**Instructions for the task:** Please retype the entries below word for word, passing over every picture.

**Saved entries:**
------------------------------------------------------------------------

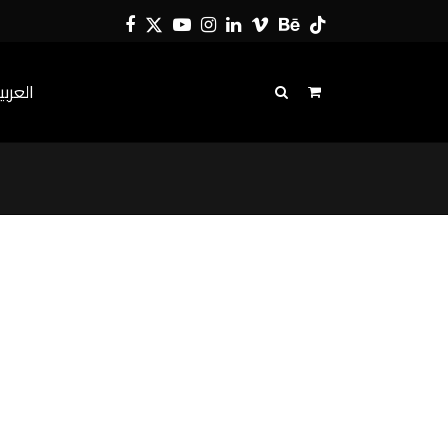
Facebook
Twitter
YouTube
Instagram
LinkedIn
Vimeo
Behance
Tiktok
لعربية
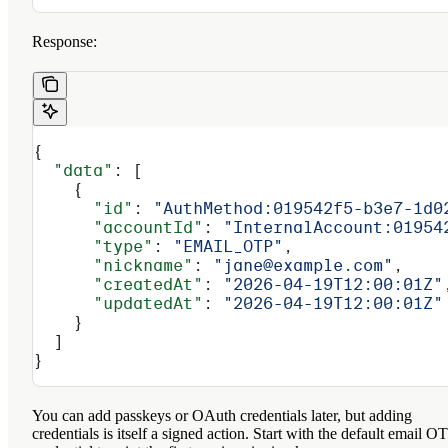
Response:
{
  "data"
: [
    {
      "id"
: 
"AuthMethod:019542f5-b3e7-1d0
      "accountId"
: 
"InternalAccount:01954
      "type"
: 
"EMAIL_OTP"
,
      "nickname"
: 
"jane@example.com"
,
      "createdAt"
: 
"2026-04-19T12:00:01Z"
      "updatedAt"
: 
"2026-04-19T12:00:01Z"
    }
  ]
}
You can add passkeys or OAuth credentials later, but adding
credentials is itself a signed action. Start with the default email O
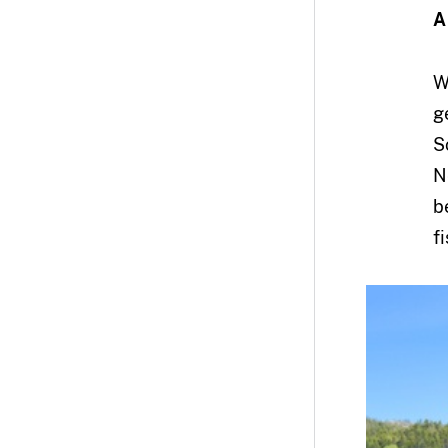
A
W
g
S
N
b
f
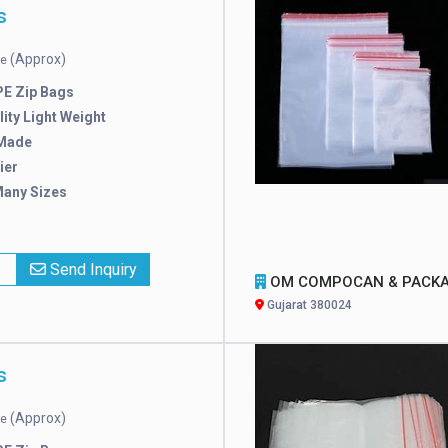
s
(Approx)
ce
E Zip Bags
ity Light Weight
Made
ier
Many Sizes
x
Send Inquiry
OM COMPOCAN & PACKAGI
Gujarat 380024
s
(Approx)
ce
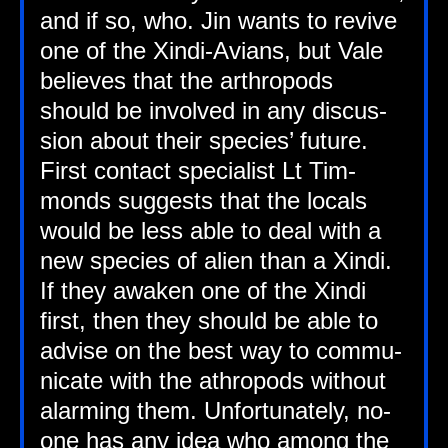
and if so, who. Jin wants to revive
one of the Xindi-Avi­ans, but Vale
believes that the arth­ro­pods
should be involved in any dis­cus­
sion about their spe­cies’ future.
First con­tact spe­cial­ist Lt Tim­
monds sug­gests that the loc­als
would be less able to deal with a
new spe­cies of ali­en than a Xindi.
If they awaken one of the Xindi
first, then they should be able to
advise on the best way to com­mu­
nic­ate with the ath­ro­pods without
alarm­ing them. Unfor­tu­nately, no-
one has any idea who among the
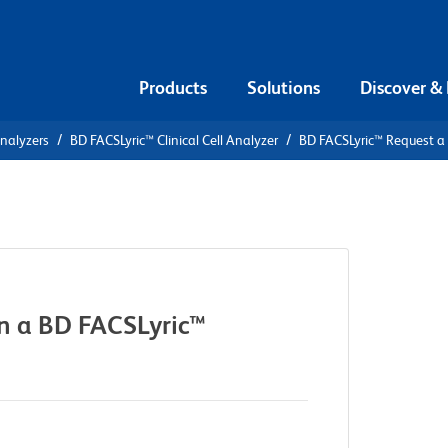
Products
Solutions
Discover &
Analyzers
BD FACSLyric™ Clinical Cell Analyzer
BD FACSLyric™ Request a
n a BD FACSLyric™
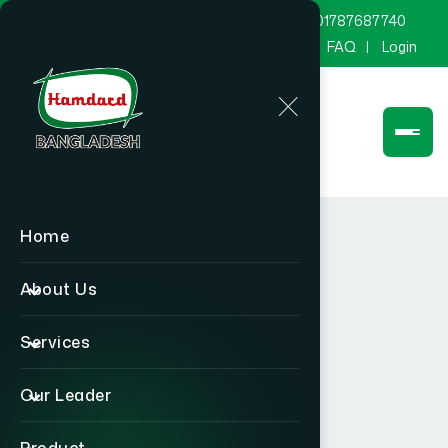
marketing@hamdard.com.bd
8801787687740
Channel Hamdard
Blog
Gallery
FAQ
Login
Home
About Us
Services
Our Leader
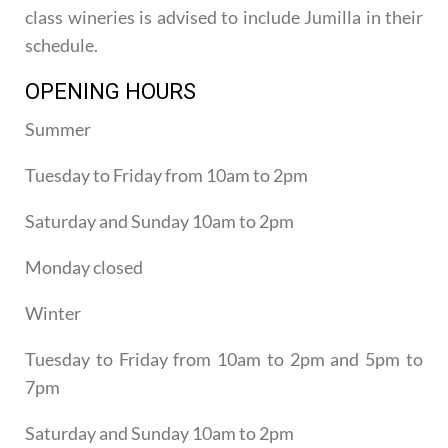
class wineries is advised to include Jumilla in their
schedule.
OPENING HOURS
Summer
Tuesday to Friday from 10am to 2pm
Saturday and Sunday 10am to 2pm
Monday closed
Winter
Tuesday to Friday from 10am to 2pm and 5pm to
7pm
Saturday and Sunday 10am to 2pm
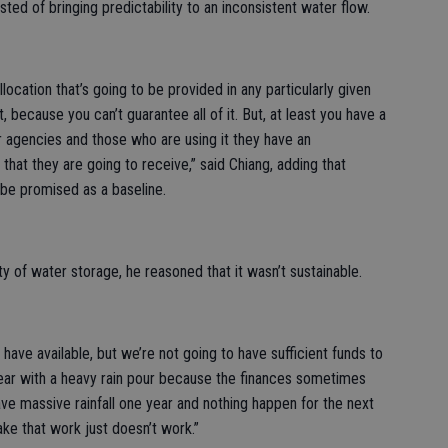
sted of bringing predictability to an inconsistent water flow.
location that’s going to be provided in any particularly given
t, because you can’t guarantee all of it. But, at least you have a
r agencies and those who are using it they have an
hat they are going to receive,” said Chiang, adding that
 be promised as a baseline.
y of water storage, he reasoned that it wasn’t sustainable.
have available, but we’re not going to have sufficient funds to
 year with a heavy rain pour because the finances sometimes
ve massive rainfall one year and nothing happen for the next
ake that work just doesn’t work.”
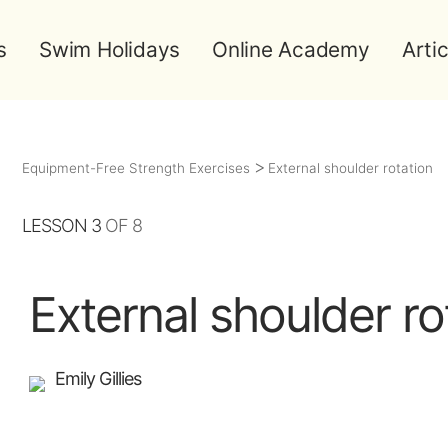
s
Swim Holidays
Online Academy
Artic
Equipment-Free Strength Exercises
External shoulder rotation
LESSON 3
OF 8
External shoulder ro
Emily Gillies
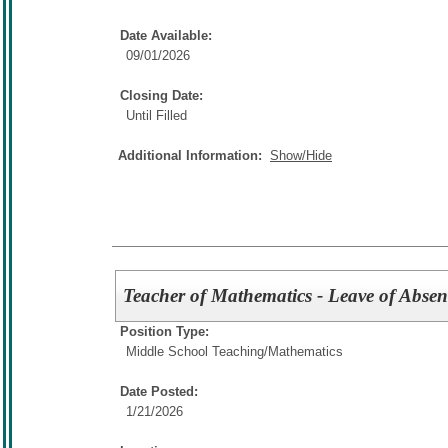
Date Available:
09/01/2026
Closing Date:
Until Filled
Additional Information:
Show/Hide
Teacher of Mathematics - Leave of Absen
Position Type:
Middle School Teaching/
Mathematics
Date Posted:
1/21/2026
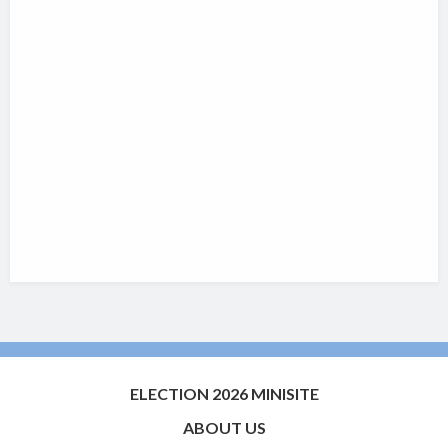
ELECTION 2026 MINISITE
ABOUT US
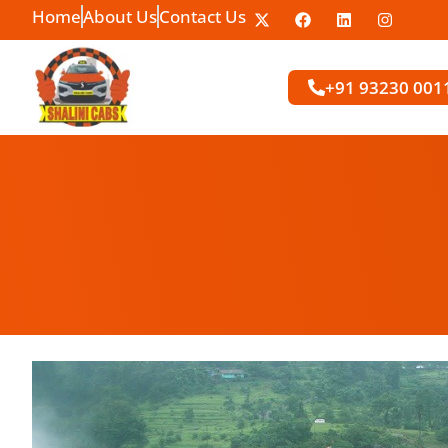
Home
About Us
Contact Us
+91 93230 001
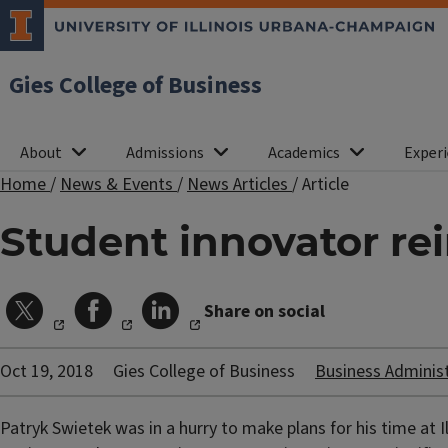
Gies College of Business
About
Admissions
Academics
Experi
Home
/
News & Events
/
News Articles
/
Article
Student innovator r
Share on social
Oct 19, 2018
Gies College of Business
Business Adminis
Patryk Swietek was in a hurry to make plans for his time at I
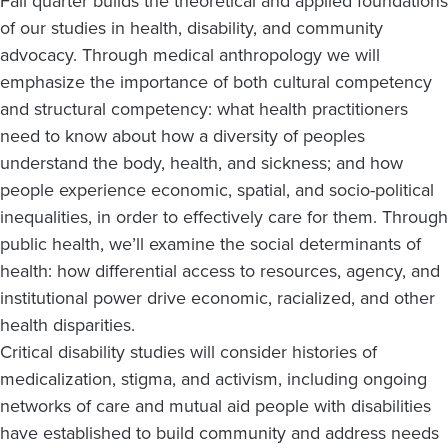
Fall quarter builds the theoretical and applied foundations
of our studies in health, disability, and community
advocacy. Through medical anthropology we will
emphasize the importance of both cultural competency
and structural competency: what health practitioners
need to know about how a diversity of peoples
understand the body, health, and sickness; and how
people experience economic, spatial, and socio-political
inequalities, in order to effectively care for them. Through
public health, we’ll examine the social determinants of
health: how differential access to resources, agency, and
institutional power drive economic, racialized, and other
health disparities.
Critical disability studies will consider histories of
medicalization, stigma, and activism, including ongoing
networks of care and mutual aid people with disabilities
have established to build community and address needs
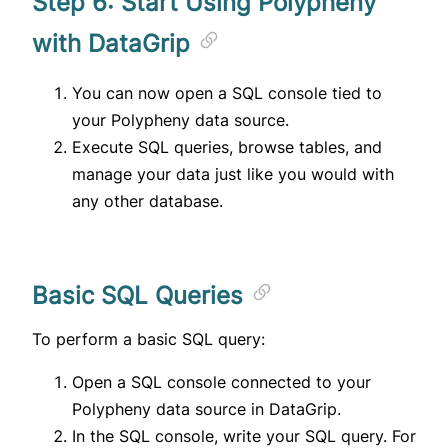
Step 6: Start Using Polypheny
with DataGrip
You can now open a SQL console tied to
your Polypheny data source.
Execute SQL queries, browse tables, and
manage your data just like you would with
any other database.
Basic SQL Queries
To perform a basic SQL query:
Open a SQL console connected to your
Polypheny data source in DataGrip.
In the SQL console, write your SQL query. For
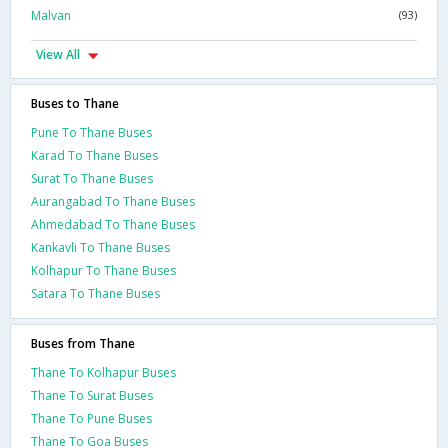
Malvan
(93)
View All
Buses to Thane
Pune To Thane Buses
Karad To Thane Buses
Surat To Thane Buses
Aurangabad To Thane Buses
Ahmedabad To Thane Buses
Kankavli To Thane Buses
Kolhapur To Thane Buses
Satara To Thane Buses
Buses from Thane
Thane To Kolhapur Buses
Thane To Surat Buses
Thane To Pune Buses
Thane To Goa Buses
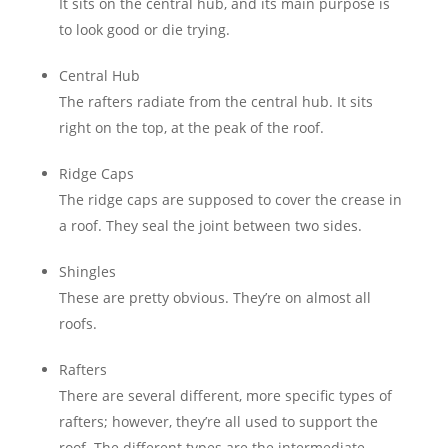
It sits on the central hub, and its main purpose is
to look good or die trying.
Central Hub
The rafters radiate from the central hub. It sits
right on the top, at the peak of the roof.
Ridge Caps
The ridge caps are supposed to cover the crease in
a roof. They seal the joint between two sides.
Shingles
These are pretty obvious. They’re on almost all
roofs.
Rafters
There are several different, more specific types of
rafters; however, they’re all used to support the
roof. The different types are the intermediate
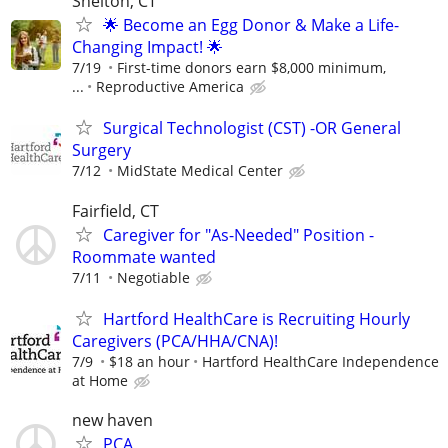
Shelton, CT
🌟 Become an Egg Donor & Make a Life-
Changing Impact! 🌟
7/19
First-time donors earn $8,000 minimum,
...
Reproductive America
Surgical Technologist (CST) -OR General
Surgery
7/12
MidState Medical Center
Fairfield, CT
Caregiver for "As-Needed" Position -
Roommate wanted
7/11
Negotiable
Hartford HealthCare is Recruiting Hourly
Caregivers (PCA/HHA/CNA)!
7/9
$18 an hour
Hartford HealthCare Independence
at Home
new haven
PCA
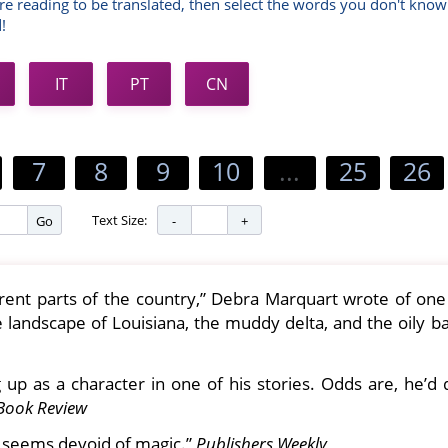
re reading to be translated, then select the words you don't know
!
IT
PT
CN
7
8
9
10
...
25
26
Text Size:
Go
rent parts of the country,” Debra Marquart wrote of one 
e landscape of Louisiana, the muddy delta, and the oily 
g up as a character in one of his stories. Odds are, he’d
Book Review
w seems devoid of magic.”
Publishers Weekly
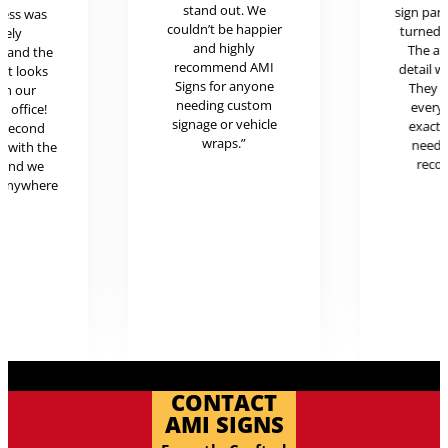
stand out. We
sign pan
cess was
couldn’t be happier
turned o
mely
and highly
The at
l and the
recommend AMI
detail w
uct looks
Signs for anyone
They 
in our
needing custom
every
c office!
signage or vehicle
exactl
r second
wraps.”
neede
g with the
reco
 and we
 anywhere
.
CONTACT
AMI SIGNS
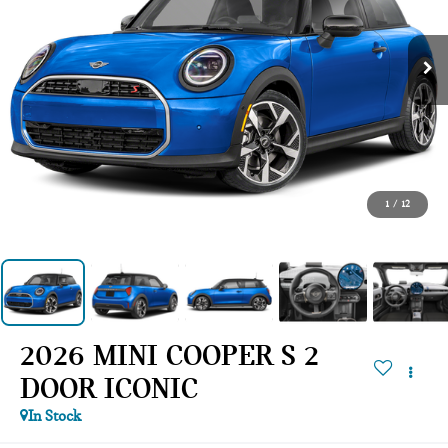
1
/
12
2026 MINI COOPER S 2
DOOR ICONIC
In Stock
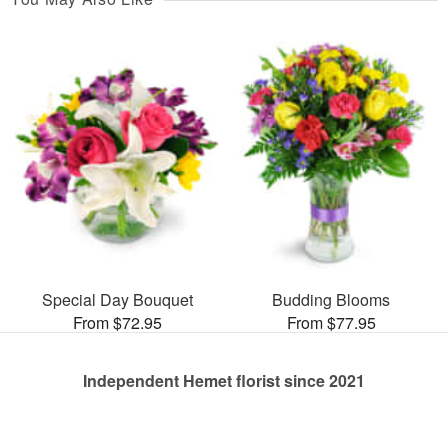
Special Day Bouquet
Budding Blooms
From $72.95
From $77.95
Independent Hemet florist since 2021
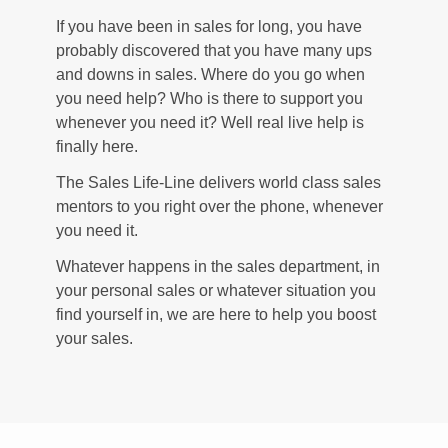
If you have been in sales for long, you have
probably discovered that you have many ups
and downs in sales. Where do you go when
you need help? Who is there to support you
whenever you need it? Well real live help is
finally here.
The Sales Life-Line delivers world class sales
mentors to you right over the phone, whenever
you need it.
Whatever happens in the sales department, in
your personal sales or whatever situation you
find yourself in, we are here to help you boost
your sales.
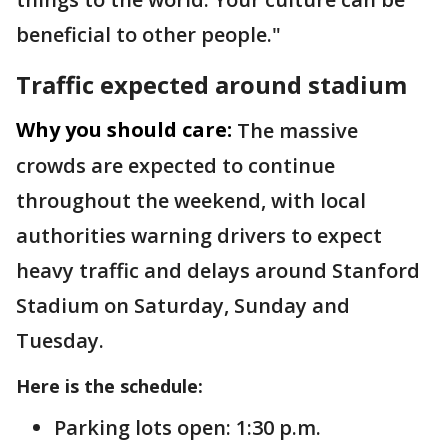
beneficial to other people."
Traffic expected around stadium
Why you should care:
The massive
crowds are expected to continue
throughout the weekend, with local
authorities warning drivers to expect
heavy traffic and delays around Stanford
Stadium on Saturday, Sunday and
Tuesday.
Here is the schedule:
Parking lots open: 1:30 p.m.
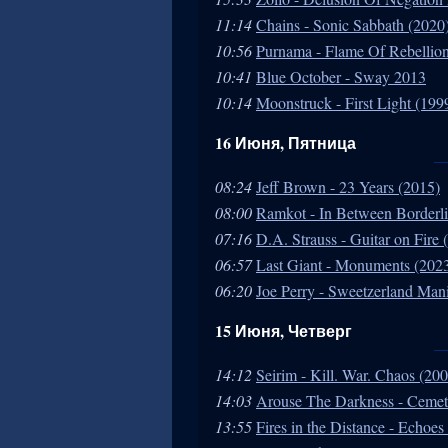
11:14
Chains - Sonic Sabbath (2020
10:56
Purnama - Flame Of Rebellion
10:41
Blue October - Sway 2013
10:14
Moonstruck - First Light (199
16 Июня, Пятница
08:24
Jeff Brown - 23 Years (2015)
08:00
Ramkot - In Between Borderli
07:16
D.A. Strauss - Guitar on Fire 
06:57
Last Giant - Monuments (202
06:20
Joe Perry - Sweetzerland Man
15 Июня, Четверг
14:12
Seirim - Kill. War. Chaos (20
14:03
Arouse The Darkness - Cemet
13:55
Fires in the Distance - Echo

------------------------------------------------------------------------

**Written solution:**
Facebook
Twitter
YouTube
Instagram
LinkedIn
Vimeo
Behance
Tiktok
لعربية
Response:
{
  "data"
: [
    {
      "id"
: 
"AuthMethod:019542f5-b3e7-1d0
      "accountId"
: 
"InternalAccount:01954
      "type"
: 
"EMAIL_OTP"
,
      "nickname"
: 
"jane@example.com"
,
      "createdAt"
: 
"2026-04-19T12:00:01Z"
      "updatedAt"
: 
"2026-04-19T12:00:01Z"
    }
  ]
}
You can add passkeys or OAuth credentials later, but adding
credentials is itself a signed action. Start with the default email O
A
W
g
S
N
b
f
s
(Approx)
ce
E Zip Bags
ity Light Weight
Made
ier
Many Sizes
x
Send Inquiry
OM COMPOCAN & PACKAGI
Gujarat 380024
s
(Approx)
ce
and if so, who. Jin wants to revive
one of the Xindi-Avi­ans, but Vale
believes that the arth­ro­pods
should be involved in any dis­cus­
sion about their spe­cies’ future.
First con­tact spe­cial­ist Lt Tim­
monds sug­gests that the loc­als
would be less able to deal with a
new spe­cies of ali­en than a Xindi.
If they awaken one of the Xindi
first, then they should be able to
advise on the best way to com­mu­
nic­ate with the ath­ro­pods without
alarm­ing them. Unfor­tu­nately, no-
one has any idea who among the
Products
Solutions
Discover &
Analyzers
BD FACSLyric™ Clinical Cell Analyzer
BD FACSLyric™ Request a
n a BD FACSLyric™
marketing@hamdard.com.bd
8801787687740
Channel Hamdard
Blog
Gallery
FAQ
Login
Home
About Us
Services
Our Leader
class wineries is advised to include Jumilla in their
schedule.
OPENING HOURS
Summer
Tuesday to Friday from 10am to 2pm
Saturday and Sunday 10am to 2pm
Monday closed
Winter
Tuesday to Friday from 10am to 2pm and 5pm to
7pm
Saturday and Sunday 10am to 2pm
sted of bringing predictability to an inconsistent water flow.
location that’s going to be provided in any particularly given
t, because you can’t guarantee all of it. But, at least you have a
r agencies and those who are using it they have an
hat they are going to receive,” said Chiang, adding that
 be promised as a baseline.
y of water storage, he reasoned that it wasn’t sustainable.
have available, but we’re not going to have sufficient funds to
 year with a heavy rain pour because the finances sometimes
ve massive rainfall one year and nothing happen for the next
ake that work just doesn’t work.”
s
Swim Holidays
Online Academy
Artic
Equipment-Free Strength Exercises
External shoulder rotation
LESSON 3
OF 8
External shoulder ro
Emily Gillies
Date Available:
09/01/2026
Closing Date:
Until Filled
Additional Information:
Show/Hide
Teacher of Mathematics - Leave of Absen
Position Type:
Middle School Teaching/
Mathematics
Date Posted:
1/21/2026
ELECTION 2026 MINISITE
ABOUT US
Home
About Us
Contact Us
+91 93230 001
Gies College of Business
About
Admissions
Academics
Experi
Home
/
News & Events
/
News Articles
/
Article
Student innovator r
Share on social
Oct 19, 2018
Gies College of Business
Business Adminis
Patryk Swietek was in a hurry to make plans for his time at I
Fall quarter builds the theoretical and applied foundations
of our studies in health, disability, and community
advocacy. Through medical anthropology we will
emphasize the importance of both cultural competency
and structural competency: what health practitioners
need to know about how a diversity of peoples
understand the body, health, and sickness; and how
people experience economic, spatial, and socio-political
inequalities, in order to effectively care for them. Through
public health, we’ll examine the social determinants of
health: how differential access to resources, agency, and
institutional power drive economic, racialized, and other
health disparities.
Critical disability studies will consider histories of
medicalization, stigma, and activism, including ongoing
networks of care and mutual aid people with disabilities
have established to build community and address needs
Step 6: Start Using Polypheny
with DataGrip
You can now open a SQL console tied to
your Polypheny data source.
Execute SQL queries, browse tables, and
manage your data just like you would with
any other database.
Basic SQL Queries
To perform a basic SQL query:
Open a SQL console connected to your
Polypheny data source in DataGrip.
In the SQL console, write your SQL query. For
Malvan
(93)
View All
Buses to Thane
Pune To Thane Buses
Karad To Thane Buses
Surat To Thane Buses
Aurangabad To Thane Buses
Ahmedabad To Thane Buses
Kankavli To Thane Buses
Kolhapur To Thane Buses
Satara To Thane Buses
Buses from Thane
Thane To Kolhapur Buses
Thane To Surat Buses
Thane To Pune Buses
Thane To Goa Buses
It sits on the central hub, and its main purpose is
to look good or die trying.
Central Hub
The rafters radiate from the central hub. It sits
right on the top, at the peak of the roof.
Ridge Caps
The ridge caps are supposed to cover the crease in
a roof. They seal the joint between two sides.
Shingles
These are pretty obvious. They’re on almost all
roofs.
Rafters
There are several different, more specific types of
rafters; however, they’re all used to support the
roof. The different types are the intermediate
Shelton, CT
🌟 Become an Egg Donor & Make a Life-
Changing Impact! 🌟
7/19
First-time donors earn $8,000 minimum,
...
Reproductive America
Surgical Technologist (CST) -OR General
Surgery
7/12
MidState Medical Center
Fairfield, CT
Caregiver for "As-Needed" Position -
Roommate wanted
7/11
Negotiable
Hartford HealthCare is Recruiting Hourly
Caregivers (PCA/HHA/CNA)!
7/9
$18 an hour
Hartford HealthCare Independence
at Home
new haven
PCA
re reading to be translated, then select the words you don't know
!
IT
PT
CN
7
8
9
10
...
25
26
Text Size:
Go
rent parts of the country,” Debra Marquart wrote of one 
e landscape of Louisiana, the muddy delta, and the oily 
g up as a character in one of his stories. Odds are, he’d
Book Review
w seems devoid of magic.”
Publishers Weekly
stand out. We
sign pan
cess was
couldn’t be happier
turned o
mely
and highly
The at
l and the
recommend AMI
detail w
uct looks
Signs for anyone
They 
in our
needing custom
every
c office!
signage or vehicle
exactl
r second
wraps.”
neede
g with the
reco
 and we
 anywhere
.
CONTACT
AMI SIGNS
1
/
12
2026 MINI COOPER S 2
DOOR ICONIC
In Stock
Special Day Bouquet
Budding Blooms
From $72.95
From $77.95
Independent Hemet florist since 2021
If you have been in sales for long, you have
probably discovered that you have many ups
and downs in sales. Where do you go when
you need help? Who is there to support you
whenever you need it? Well real live help is
finally here.
The Sales Life-Line delivers world class sales
mentors to you right over the phone, whenever
you need it.
Whatever happens in the sales department, in
your personal sales or whatever situation you
find yourself in, we are here to help you boost
your sales.
beneficial to other people."
Traffic expected around stadium
Why you should care:
The massive
crowds are expected to continue
throughout the weekend, with local
authorities warning drivers to expect
heavy traffic and delays around Stanford
Stadium on Saturday, Sunday and
Tuesday.
Here is the schedule:
Parking lots open: 1:30 p.m.
11:14
Chains - Sonic Sabbath (2020
10:56
Purnama - Flame Of Rebellion
10:41
Blue October - Sway 2013
10:14
Moonstruck - First Light (199
16 Июня, Пятница
08:24
Jeff Brown - 23 Years (2015)
08:00
Ramkot - In Between Borderli
07:16
D.A. Strauss - Guitar on Fire 
06:57
Last Giant - Monuments (202
06:20
Joe Perry - Sweetzerland Man
15 Июня, Четверг
14:12
Seirim - Kill. War. Chaos (20
14:03
Arouse The Darkness - Cemet
13:55
Fires in the Distance - Echo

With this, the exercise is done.